Dans le Faust de Goethe, le personnage principal vend son âme au diable en échange de la sagesse et de la connaissance. Le succès est au rendez-vous, dépassant toutes les attentes du héros. Le pacte se dévoile alors dans toute son horreur, car d’une grande jouissance naît une grande soif qui ne se calme jamais. Ce drame, je
le retrouve au potager avec les engrais que l’on peut mettre dans le sol.
Les fertilisants (ou engrais chimiques) ont des effets dramatiques. Ils nourrissent la terre, lui donnant de nombreux fruits, mais l’affaiblissent en définitive, la rendant dépendante de leurs apports. Comme Faust, elle n’est plus libre. Par opposition, je découvre que le compost n’est pas qu’un engrais. Il améliore la structure de la terre, augmente sa capacité de retenir l’eau et, par sa couleur noire, il permet à la terre d’absorber les rayons du soleil. De plus, puisqu’il est un mélange de toutes les plantes compostées, il redonne à la terre tout ce que l’agriculture lui a pris. Il rend la terre fertile (c’est-à-dire capable de donner des meilleurs fruits et légumes) en nous rendant indépendants de l’industrie agro-industrielle. Voilà pourquoi tout le monde autour de moi possède son propre conteneur à compost!Le marché offre de nombreuses solutions pour faire son compost soi-même: grillage troué, tonneau qui tourne, boîte à ouvertures multiples, lombricomposteurs. Ces variantes ne font que proposer des accélérations de processus, car la décomposition des déchets végétaux est toujours la même et elle prend son temps.
L’hiver approche et c’est le moment des grandes constructions. Je succombe au charme de mon autonomie et
décide de construire mes propres silos à compost comme le propose un site sur youtube. Je me lance dans la
fabrication de trois grosses boîtes formées de palettes de bois récupérées à la déchetterie. Les palettes ont le triple avantage d’être en matière recyclable (le bois) d’offrir des espacements de lattes suffisamment écartés pour permettre une bonne circulation de l’air et surtout d’être prêtes à l’emploi!
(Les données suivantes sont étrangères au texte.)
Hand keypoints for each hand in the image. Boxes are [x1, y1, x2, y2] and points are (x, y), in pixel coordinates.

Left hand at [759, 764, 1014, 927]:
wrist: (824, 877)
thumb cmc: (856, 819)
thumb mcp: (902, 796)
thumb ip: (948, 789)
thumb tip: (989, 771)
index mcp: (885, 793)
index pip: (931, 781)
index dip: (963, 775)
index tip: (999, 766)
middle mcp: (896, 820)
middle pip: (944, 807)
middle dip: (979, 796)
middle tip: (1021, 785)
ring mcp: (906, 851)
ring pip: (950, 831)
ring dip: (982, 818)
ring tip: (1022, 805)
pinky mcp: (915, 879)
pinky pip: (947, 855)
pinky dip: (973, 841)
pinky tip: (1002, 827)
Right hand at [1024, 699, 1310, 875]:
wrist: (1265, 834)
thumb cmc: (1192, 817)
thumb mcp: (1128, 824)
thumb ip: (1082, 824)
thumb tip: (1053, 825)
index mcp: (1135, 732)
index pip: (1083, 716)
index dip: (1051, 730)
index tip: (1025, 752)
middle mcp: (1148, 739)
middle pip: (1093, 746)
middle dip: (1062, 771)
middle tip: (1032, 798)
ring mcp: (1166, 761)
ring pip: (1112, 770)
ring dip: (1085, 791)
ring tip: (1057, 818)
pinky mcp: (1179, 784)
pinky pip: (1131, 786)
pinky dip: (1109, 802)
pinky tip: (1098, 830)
Quelques vis et des bouts de ficelles me permettent d’assembler les trois faces d’un cube. Je laisse la quatrième ouverte pour retourner manuellement mon compost afin de gagner du temps de décomposition.
Je vois désormais mes silos à l’action. Dans le froid de l’hiver, la fine vapeur qui s’en échappe montre que la température dans le tas est supérieure à la température externe, signe d’une vie indépendante de ma volonté. C’est alors que je comprends la plus grande différence entre l’engrais chimique et le compost. Si l’engrais est notre béquille, nous sommes la béquille du compost, ne faisant qu’aider un processus ancien comme le monde: la vie, la décomposition et la vie.